__What you will do__.
**a)** In the full-body workout text, how many mini-circuits does the circuit workout include?
**b)** Pick up the full-body workout text after its last sentence and keep writing it.

__Extract__.
────────────────────

Sounds pretty great, right? But we should call out that doing only full-body workouts can lead to overtraining. The best thing you can do for yourself is to switch up your training routine so that your body is always guessing what’s next. It’s also important to give yourself rest days so your body can recover properly in order to keep making progress towards your goals. If you have questions, talk to a coach—they’ll be happy to help!

Now let’s get to the full-body workout!

Full-Body Circuit Workout

Equipment needed: kettlebell, dumbbell, resistance band, cable machines (optional)

Get ready for this full-body workout that will build muscle and burn body fat all at the same time! Circuit training has been proven to be one of the most effective ways to increase heart rate, burn fat and calories, while still increasing muscle mass.

This full-body circuit workout requires little to no equipment, and you can turn up or down the intensity with the amount of weight you use. For beginners or those who are just starting out, use light weights or consider completing each movement as bodyweight exercises. If you’re looking for a challenge, use heavy weights—but not too heavy that your form is compromised.

We did mention that this was a full-body circuit workout, so yes, you will be completing four short mini-circuits. This circuit training will be a mixture of unilateral movements (single-leg or single-arm, like a biceps curl) and compound exercises that engage muscles throughout your entire body. You will complete one set of each movement one time through, taking minimal rest in between stations, and you’ll finish the designated number of rounds for each circuit.

────────────────────

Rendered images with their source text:
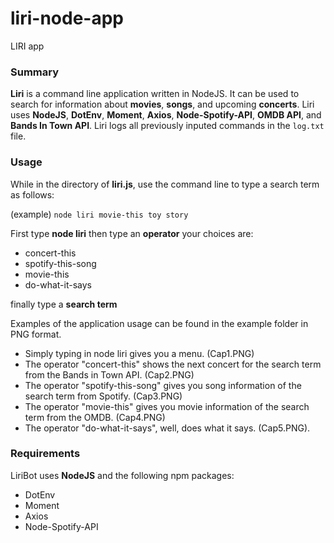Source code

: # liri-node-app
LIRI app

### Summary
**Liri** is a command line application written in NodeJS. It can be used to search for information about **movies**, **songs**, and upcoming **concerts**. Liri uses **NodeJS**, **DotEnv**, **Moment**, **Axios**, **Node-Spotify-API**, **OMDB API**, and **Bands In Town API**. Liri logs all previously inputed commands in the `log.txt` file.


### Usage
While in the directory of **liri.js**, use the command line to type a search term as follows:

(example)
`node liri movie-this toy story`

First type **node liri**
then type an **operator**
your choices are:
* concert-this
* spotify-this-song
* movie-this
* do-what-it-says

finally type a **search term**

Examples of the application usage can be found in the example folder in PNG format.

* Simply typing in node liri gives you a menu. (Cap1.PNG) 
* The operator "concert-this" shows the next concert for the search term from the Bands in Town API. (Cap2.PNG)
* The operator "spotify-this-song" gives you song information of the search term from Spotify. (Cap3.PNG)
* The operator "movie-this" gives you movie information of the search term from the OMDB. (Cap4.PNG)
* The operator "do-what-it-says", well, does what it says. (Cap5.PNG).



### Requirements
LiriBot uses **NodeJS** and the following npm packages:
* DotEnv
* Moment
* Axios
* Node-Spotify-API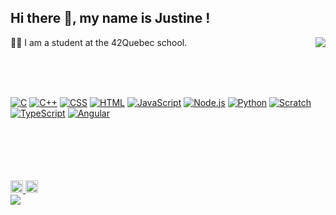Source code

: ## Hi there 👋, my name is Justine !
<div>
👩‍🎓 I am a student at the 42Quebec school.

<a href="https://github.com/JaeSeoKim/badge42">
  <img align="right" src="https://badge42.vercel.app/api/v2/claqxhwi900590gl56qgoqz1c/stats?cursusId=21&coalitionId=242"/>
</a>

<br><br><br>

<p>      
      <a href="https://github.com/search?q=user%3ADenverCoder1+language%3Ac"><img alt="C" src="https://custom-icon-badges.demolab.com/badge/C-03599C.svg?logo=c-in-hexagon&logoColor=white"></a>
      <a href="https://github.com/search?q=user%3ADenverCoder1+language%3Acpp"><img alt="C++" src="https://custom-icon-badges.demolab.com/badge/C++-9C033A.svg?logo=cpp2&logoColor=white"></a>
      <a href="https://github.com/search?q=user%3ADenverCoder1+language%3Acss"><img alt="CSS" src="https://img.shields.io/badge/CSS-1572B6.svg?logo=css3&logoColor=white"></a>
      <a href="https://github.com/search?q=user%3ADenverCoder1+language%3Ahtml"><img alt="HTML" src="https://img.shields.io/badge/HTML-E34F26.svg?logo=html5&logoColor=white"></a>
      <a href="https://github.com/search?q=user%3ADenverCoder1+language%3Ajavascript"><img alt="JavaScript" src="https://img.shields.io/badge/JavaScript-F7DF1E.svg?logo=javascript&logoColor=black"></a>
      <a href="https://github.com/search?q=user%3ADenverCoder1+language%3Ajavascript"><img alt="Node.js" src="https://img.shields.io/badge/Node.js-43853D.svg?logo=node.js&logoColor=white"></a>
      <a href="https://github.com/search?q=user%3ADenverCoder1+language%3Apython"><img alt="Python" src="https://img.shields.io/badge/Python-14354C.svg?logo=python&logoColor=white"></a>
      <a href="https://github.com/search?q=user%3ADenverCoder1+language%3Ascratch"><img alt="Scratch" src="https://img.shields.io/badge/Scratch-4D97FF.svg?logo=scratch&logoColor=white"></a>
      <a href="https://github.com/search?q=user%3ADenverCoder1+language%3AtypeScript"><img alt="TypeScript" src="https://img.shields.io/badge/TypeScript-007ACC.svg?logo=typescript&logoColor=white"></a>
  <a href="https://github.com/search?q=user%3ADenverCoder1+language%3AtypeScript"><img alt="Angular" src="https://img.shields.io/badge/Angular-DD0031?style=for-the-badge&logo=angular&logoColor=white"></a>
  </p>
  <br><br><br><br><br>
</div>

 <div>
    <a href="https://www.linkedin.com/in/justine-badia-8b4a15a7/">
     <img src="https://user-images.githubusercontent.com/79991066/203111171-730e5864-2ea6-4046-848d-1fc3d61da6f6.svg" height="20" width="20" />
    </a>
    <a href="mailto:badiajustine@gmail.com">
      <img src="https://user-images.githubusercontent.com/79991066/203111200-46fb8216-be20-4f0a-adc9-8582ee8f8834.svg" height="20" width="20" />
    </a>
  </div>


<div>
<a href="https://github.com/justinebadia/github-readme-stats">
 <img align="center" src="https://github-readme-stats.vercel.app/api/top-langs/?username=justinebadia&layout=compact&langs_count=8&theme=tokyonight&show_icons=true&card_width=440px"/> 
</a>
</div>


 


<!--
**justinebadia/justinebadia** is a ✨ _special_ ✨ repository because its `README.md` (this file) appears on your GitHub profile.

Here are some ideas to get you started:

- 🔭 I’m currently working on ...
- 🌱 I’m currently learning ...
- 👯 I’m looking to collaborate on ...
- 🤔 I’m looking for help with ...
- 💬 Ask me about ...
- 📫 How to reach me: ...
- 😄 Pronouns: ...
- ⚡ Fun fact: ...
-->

────────────────────

__Responses by task__.
**a)** Four short mini-circuits.

**b)**
With circuit training, the goal is to rest as little as possible in between stations to keep the intensity up, although it will differ for each person. If you can, aim for your rest period to be 20-30 seconds or less in between stations, and then rest 60-90 seconds again after each round. These short rest periods will allow your heart rate to stay up while refueling your muscles. Plus, it acts as a sneaky form of cardio! 

Note: while you are completing back-to-back exercises, it’s important to remember that it is not a race. To get the most out of this workout (and to not get an injury), complete each movement with control and proper form, while still having high intensity.

Let’s do it, #AFfamily!

 Warmup

  • Foam roll legs (quads and calves)

  • 20 Squats

  • 10 Lunges on each leg

  • 15 Front shoulder raises

Circuit 1: 4 Rounds

12 Single Arm Rows with cable machine (each arm)

1. Switch the setting on the cable machine, so that it is on one of its lowest notches near the ground.

2. Stand with your feet hip-width apart and step your right leg back, similar to a lunge. Your left foot should be on the ground with your knee up.

3. Grab the handle with your right hand (like an ice cream cone) and let your left arm hang or rest on your hip.

4Engage your core and row the handle into your chest, pulling in a straight line from your biceps.

5. Return to starting position and repeat all reps before switching to your left hand. Don’t forget to switch feet!

Additional information: if you don’t have access to a cable machine, substitute for a dumbbell and complete the same motion.

12-15 Tricep Dips with bench

1. Sit on a bench with your hands by your sides.

2. Slide your butt off the bench so that your legs are extended straight in front of you. Your palms should be on the edge of the bench with your fingers pointing towards your feet. Place your feet hip-width apart.

3. Lower your butt towards the floor by bending the elbows into a 45- or 90-degree angle. Your elbows shouldn’t “fly” out to the sides, they should stay pointing straight behind you.

4. Push yourself up to the starting position.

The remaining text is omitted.